Caesalpinia gilliesii (Yellow Bird of Paradise) bloom, closeup... very Dr. Seuss


For those who care to obsess, you can find my entire front hill plant menu here.



bucolics anonymous

September 5th, 2012

The hiatus is over. Just got back from a relaxing, summer’s-last-gasp escape to upstate New York, where reliable wifi is rare, the views stretch on into eternity, the sun is toasty and the crisp alpine air is heavily scented with spruce…

lake placid as seen from the top of whiteface mountain












Lake Placid is… well, as you can clearly see, placid.

There was lots of this…

tramping through the wildflowers












And this…

dipping my feet in the chilly AuSable River




















And since these are the Adirondacks, there was plenty of this (as one might expect)…

antler chandelier in the Adirondack style, of course




















Everything here is rustic, hewn from logs by hearty mountain men. Even the butter…
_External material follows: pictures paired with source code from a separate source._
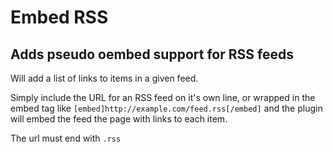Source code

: # Embed RSS
## Adds pseudo oembed support for RSS feeds

Will add a list of links to items in a given feed.

Simply include the URL for an RSS feed on it's own line, or wrapped in the embed tag like `[embed]http://example.com/feed.rss[/embed]` and the plugin will embed the feed the page with links to each item.

The url must end with `.rss`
woody salt and pepper shakers at Kanu




















So now it’s back to the remodel, back to our urban mess, back to life. But not before we take just a moment to listen to the Log Song…

updates to the yard

August 27th, 2012

At the end of last week, our friends at Land Design Associates called to say they had two empty days in their schedule and they could tackle a few projects we’ve had waiting for them. This time around: paths!

Out back we started with this, knowing that eventually we’d add steps the same rice stone we’ve used elsewhere:

the paths out back when we started












And now we have this:

back paths from above




















My goal was to finish containing the slope — which we started when we put in the posts around the planting beds last fall — and slow the rain runoff and erosion. This should finally do it!

back path 1



















steel edging added here and there to hold the gravel







































Can I get a hell yeah for no more slipping and sliding down the hill + no more mud tracked into the house?! Hell yeah!

Out front, we envisioned adding stepping stones here:

the path out front when we started




















And now we have this:

front path with stepping stones




















Pleased to inform you that the stepping stones are Bambino-approved…

front path with cat




















Wow, that looks so… grown-up. So there you go. Inside the house may be a mess but outside the paths are done!

butt-thra babies!

August 25th, 2012

You’ll never guess what Bix and I discovered this weekend! Butt-thra, our monarch butterfly, had babies!

butt-thra baby: one of the monarch caterpillars looking for lunch




















Here it is just 20 days later and the eggs that she laid on our butterfly weed have already hatched and grown. I had no idea it all happened so quickly!

After I spotted the one above, I came across a few more babies a little while later…

butt-thrababy: more monarch caterpillars!




















What you don’t see is a tiny caterpillar who hasn’t made its way into view yet. So four babies counted so far!

From what I’ve learned, there are three generations of monarchs during the warm season. The last generation — the one born in August-September — is the one that makes the 2,000 mile flight to Mexico. That makes these fellas future travelers.

Isn’t that exciting?

the not so big wallpaper reveal

August 20th, 2012

It may seem like I’ve been on vacation but no. August projects have just been slow to pick up momentum. However, this week it looks like I’ll have new things to show you.

The first: the wallpaper is up!

Shall I get right to it? Remodel detritus blocking the full view, sorry I can’t get a better shot. As always, click to biggify…

view from the left












view from the right












So there you have it. A black and white photo mural from SurfaceView — Brushwood, from Ella Doran’s Trees and Leaves collection. It unites my split personalities, organic and modern. Dramatic without being overwhelming. Can’t wait to see this with the TV on the wall and furniture in the room.

I selected the linen texture to keep it from being too flat and reflective…

Surface View linen texture sample




















Mmmm, nubbly. Looks great closeup…

wallpaper closeup




















Soon I’ll have more to show you downstairs. Keep your pants on!